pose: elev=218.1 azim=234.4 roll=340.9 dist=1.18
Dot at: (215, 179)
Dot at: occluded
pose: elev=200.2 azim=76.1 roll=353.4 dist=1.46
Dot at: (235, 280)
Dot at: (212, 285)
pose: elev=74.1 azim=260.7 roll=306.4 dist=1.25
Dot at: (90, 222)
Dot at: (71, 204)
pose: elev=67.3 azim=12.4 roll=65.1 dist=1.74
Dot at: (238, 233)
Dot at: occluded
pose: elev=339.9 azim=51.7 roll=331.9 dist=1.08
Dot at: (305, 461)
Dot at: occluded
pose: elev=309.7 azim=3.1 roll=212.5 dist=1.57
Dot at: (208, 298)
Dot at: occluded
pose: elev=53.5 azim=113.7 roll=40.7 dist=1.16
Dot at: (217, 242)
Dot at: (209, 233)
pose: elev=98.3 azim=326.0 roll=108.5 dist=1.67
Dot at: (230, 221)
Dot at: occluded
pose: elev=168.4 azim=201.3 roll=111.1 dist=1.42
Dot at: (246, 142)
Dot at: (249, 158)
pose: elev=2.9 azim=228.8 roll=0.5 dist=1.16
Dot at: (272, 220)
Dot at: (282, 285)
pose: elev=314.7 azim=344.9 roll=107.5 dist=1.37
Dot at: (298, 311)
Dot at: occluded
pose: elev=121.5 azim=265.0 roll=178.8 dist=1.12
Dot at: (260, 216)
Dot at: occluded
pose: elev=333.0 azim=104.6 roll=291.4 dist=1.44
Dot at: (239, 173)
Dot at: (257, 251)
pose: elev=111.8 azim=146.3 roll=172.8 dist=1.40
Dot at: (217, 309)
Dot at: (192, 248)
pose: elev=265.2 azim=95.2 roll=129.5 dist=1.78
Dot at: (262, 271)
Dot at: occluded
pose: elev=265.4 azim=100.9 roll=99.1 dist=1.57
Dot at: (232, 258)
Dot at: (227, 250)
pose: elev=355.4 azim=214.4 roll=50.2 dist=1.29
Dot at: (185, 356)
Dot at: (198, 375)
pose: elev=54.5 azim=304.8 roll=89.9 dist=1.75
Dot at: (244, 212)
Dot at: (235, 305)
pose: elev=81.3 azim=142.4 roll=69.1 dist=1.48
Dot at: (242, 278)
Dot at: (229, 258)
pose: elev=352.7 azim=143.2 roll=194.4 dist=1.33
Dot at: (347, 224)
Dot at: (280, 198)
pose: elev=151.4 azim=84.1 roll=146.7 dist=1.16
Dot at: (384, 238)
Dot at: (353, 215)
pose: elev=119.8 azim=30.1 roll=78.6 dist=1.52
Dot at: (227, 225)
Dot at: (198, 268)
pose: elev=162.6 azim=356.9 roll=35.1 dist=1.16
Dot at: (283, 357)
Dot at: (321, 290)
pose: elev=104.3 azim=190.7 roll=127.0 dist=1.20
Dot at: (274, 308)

= = = = = = =

• **Exercise task**:
Reproduce verbatim the records starting at the line containing "pose: elev=168.4 azim=201.3" and ending after the line containing "Dot at: (198, 268)", with both of those lines included.

• **Response**:
pose: elev=168.4 azim=201.3 roll=111.1 dist=1.42
Dot at: (246, 142)
Dot at: (249, 158)
pose: elev=2.9 azim=228.8 roll=0.5 dist=1.16
Dot at: (272, 220)
Dot at: (282, 285)
pose: elev=314.7 azim=344.9 roll=107.5 dist=1.37
Dot at: (298, 311)
Dot at: occluded
pose: elev=121.5 azim=265.0 roll=178.8 dist=1.12
Dot at: (260, 216)
Dot at: occluded
pose: elev=333.0 azim=104.6 roll=291.4 dist=1.44
Dot at: (239, 173)
Dot at: (257, 251)
pose: elev=111.8 azim=146.3 roll=172.8 dist=1.40
Dot at: (217, 309)
Dot at: (192, 248)
pose: elev=265.2 azim=95.2 roll=129.5 dist=1.78
Dot at: (262, 271)
Dot at: occluded
pose: elev=265.4 azim=100.9 roll=99.1 dist=1.57
Dot at: (232, 258)
Dot at: (227, 250)
pose: elev=355.4 azim=214.4 roll=50.2 dist=1.29
Dot at: (185, 356)
Dot at: (198, 375)
pose: elev=54.5 azim=304.8 roll=89.9 dist=1.75
Dot at: (244, 212)
Dot at: (235, 305)
pose: elev=81.3 azim=142.4 roll=69.1 dist=1.48
Dot at: (242, 278)
Dot at: (229, 258)
pose: elev=352.7 azim=143.2 roll=194.4 dist=1.33
Dot at: (347, 224)
Dot at: (280, 198)
pose: elev=151.4 azim=84.1 roll=146.7 dist=1.16
Dot at: (384, 238)
Dot at: (353, 215)
pose: elev=119.8 azim=30.1 roll=78.6 dist=1.52
Dot at: (227, 225)
Dot at: (198, 268)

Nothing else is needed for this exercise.